• EXTRACTED ENTRIES:
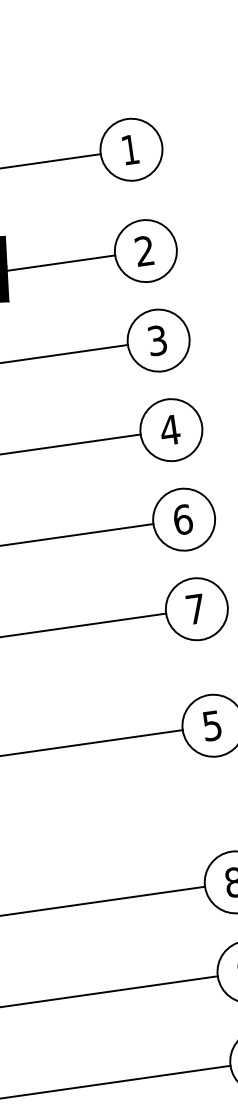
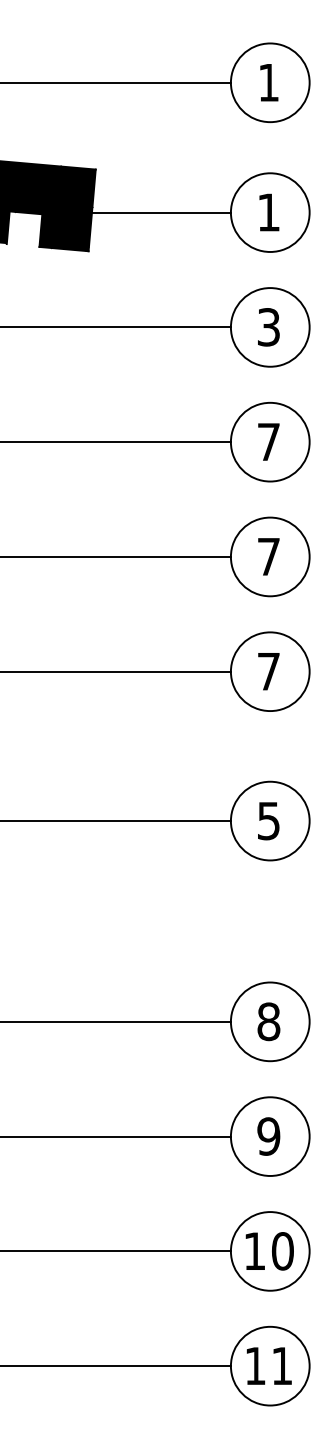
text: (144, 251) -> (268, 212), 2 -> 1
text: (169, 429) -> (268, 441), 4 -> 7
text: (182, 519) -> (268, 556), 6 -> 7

* * *

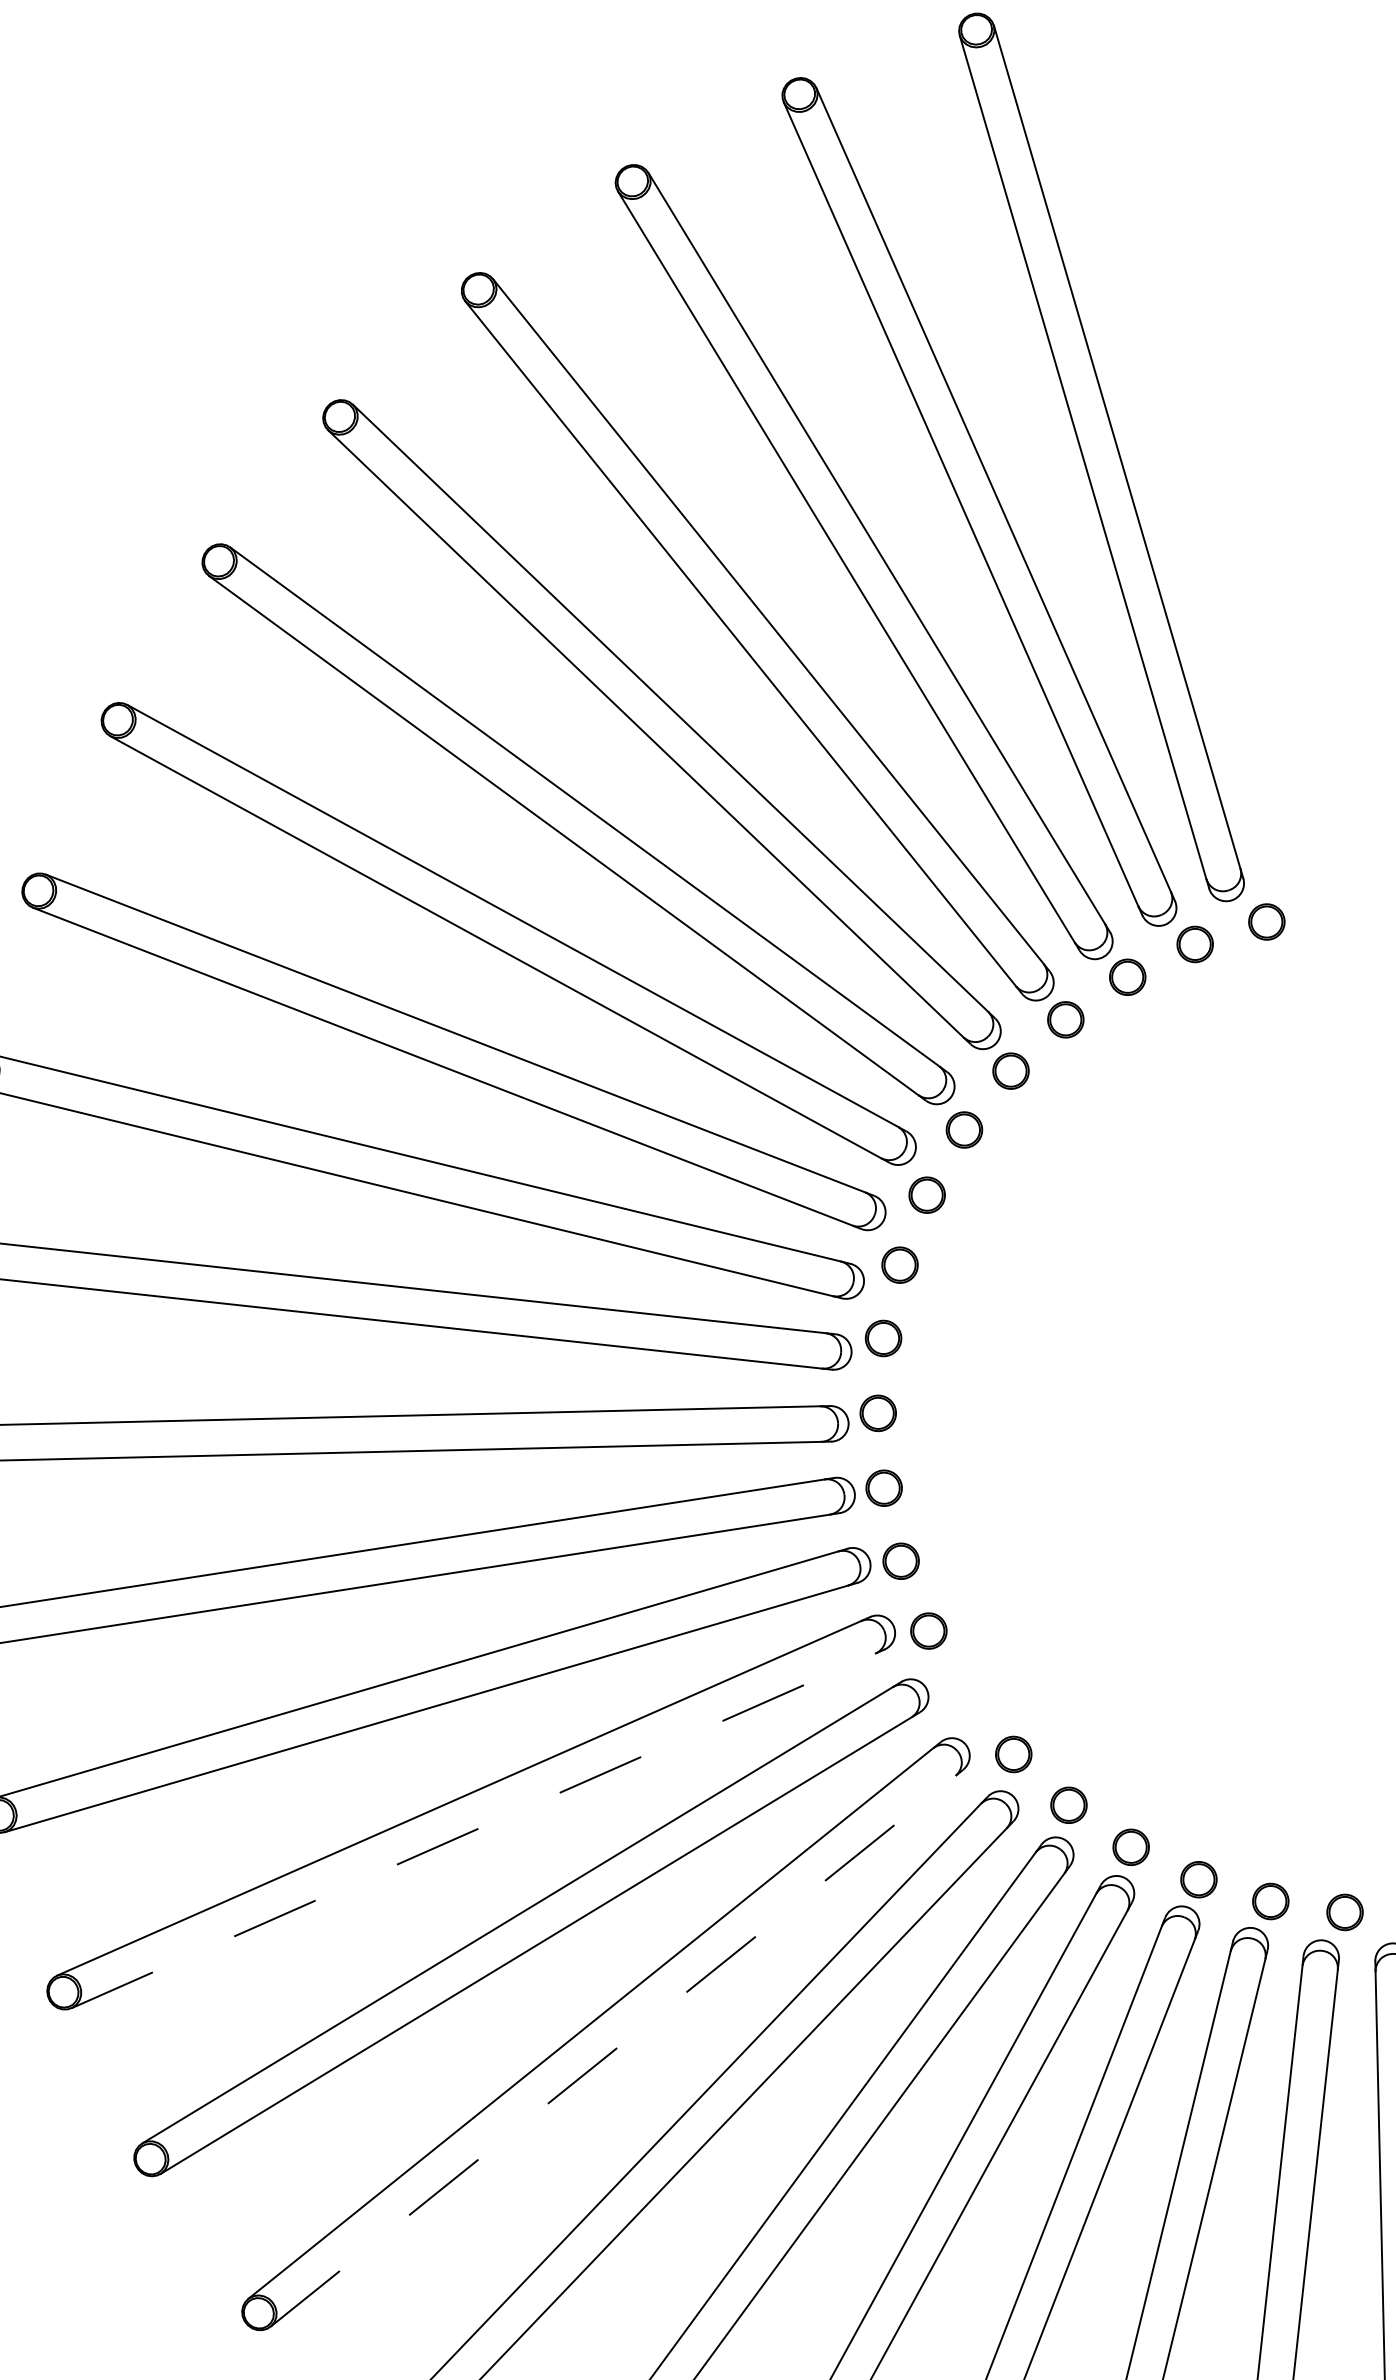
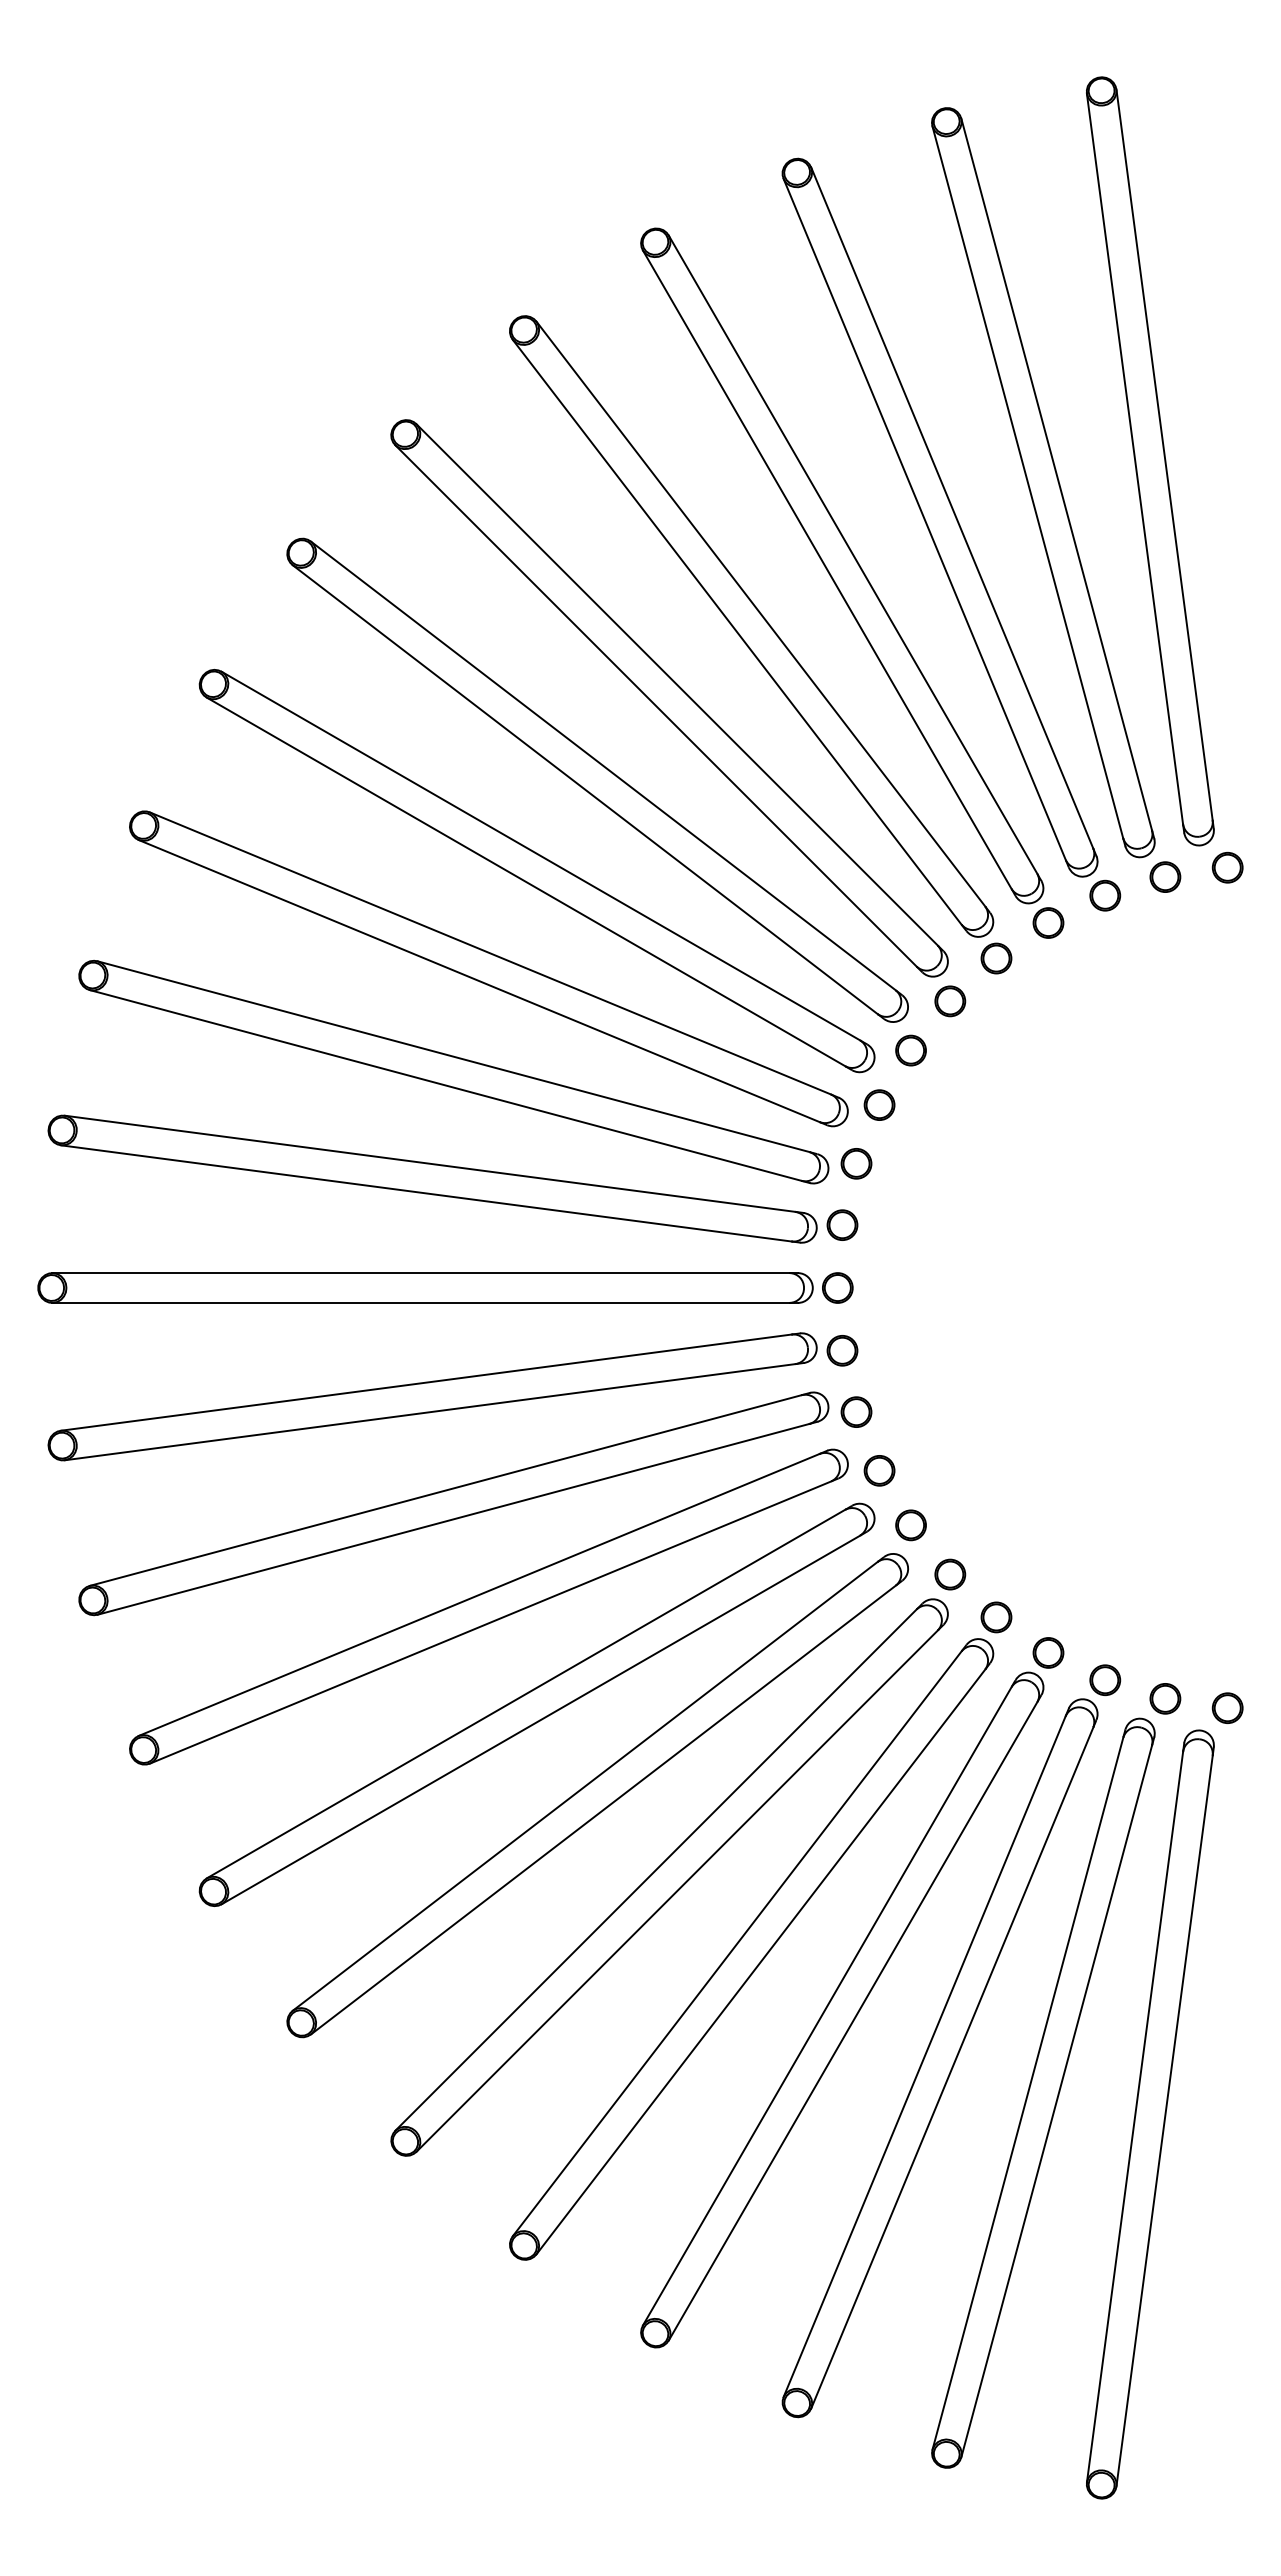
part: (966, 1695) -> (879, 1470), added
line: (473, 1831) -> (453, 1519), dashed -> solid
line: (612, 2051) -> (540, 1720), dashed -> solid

• WORK TO COMPLETE:
In the listing above, find the line with "text: (144, 251) -> (268, 212), 2 -> 1" and the line with "text: (182, 519) -> (268, 556), 6 -> 7", then print exactly those lines and every line between them.

• REPLY:
text: (144, 251) -> (268, 212), 2 -> 1
text: (169, 429) -> (268, 441), 4 -> 7
text: (182, 519) -> (268, 556), 6 -> 7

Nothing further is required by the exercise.